▶ REQUEST: Copy every line of text in the data below word for word, and leave the pictures out of your answer.

▶ SOURCE MATERIAL:
■ ■ ■ ■
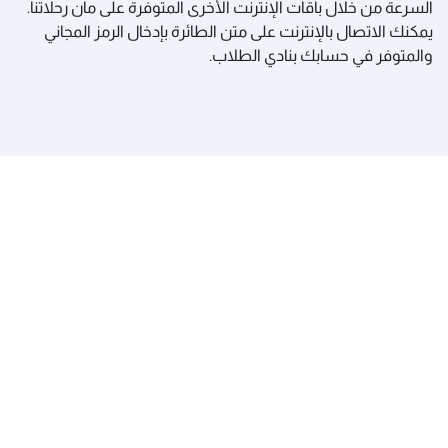
السرعة من خلال باقات الإنترنت الأخرى المتوفرة على مان رحلاتنا.
يمكنك الاتصال بالإنترنت على متن الطائرة بإدخال الرمز المجاني
والمتوفر في حسابك بنادي الطلاب.
الخطوط الجوية القطرية
عن القطرية
الجوائز والإنجازات
الوظائف
آخر الأخبار
الرعاية
تنبيهات السفر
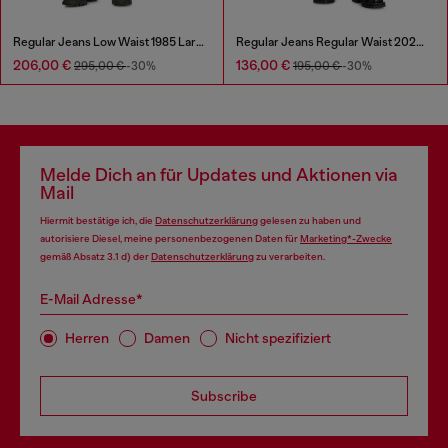
Regular Jeans Low Waist 1985 Larkee
Regular Jeans Regular Waist 2023 D-Finitive
206,00 €
136,00 €
295,00 €
-30%
195,00 €
-30%
Melde Dich an für Updates und Aktionen via
Mail
Hiermit bestätige ich, die
Datenschutzerklärung
gelesen zu haben und
autorisiere Diesel, meine personenbezogenen Daten für
Marketing*-Zwecke
gemäß Absatz 3.1 d) der
Datenschutzerklärung
zu verarbeiten.
E-Mail Adresse*
Herren
Damen
Nicht spezifiziert
Subscribe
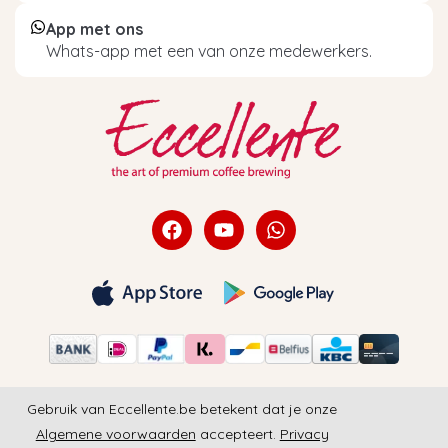
App met ons
Whats-app met een van onze medewerkers.
Gebruik van Eccellente.be betekent dat je onze
Algemene voorwaarden
accepteert.
Privacy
■ ■ ■ ■
▶ RESPONSE FOR THIS EXERCISE:
السرعة من خلال باقات الإنترنت الأخرى المتوفرة على مان رحلاتنا.
يمكنك الاتصال بالإنترنت على متن الطائرة بإدخال الرمز المجاني
والمتوفر في حسابك بنادي الطلاب.
الخطوط الجوية القطرية
عن القطرية
الجوائز والإنجازات
الوظائف
آخر الأخبار
الرعاية
تنبيهات السفر
Regular Jeans Low Waist 1985 Larkee
Regular Jeans Regular Waist 2023 D-Finitive
206,00 €
136,00 €
295,00 €
-30%
195,00 €
-30%
Melde Dich an für Updates und Aktionen via
Mail
Hiermit bestätige ich, die
Datenschutzerklärung
gelesen zu haben und
autorisiere Diesel, meine personenbezogenen Daten für
Marketing*-Zwecke
gemäß Absatz 3.1 d) der
Datenschutzerklärung
zu verarbeiten.
E-Mail Adresse*
Herren
Damen
Nicht spezifiziert
Subscribe
App met ons
Whats-app met een van onze medewerkers.
Gebruik van Eccellente.be betekent dat je onze
Algemene voorwaarden
accepteert.
Privacy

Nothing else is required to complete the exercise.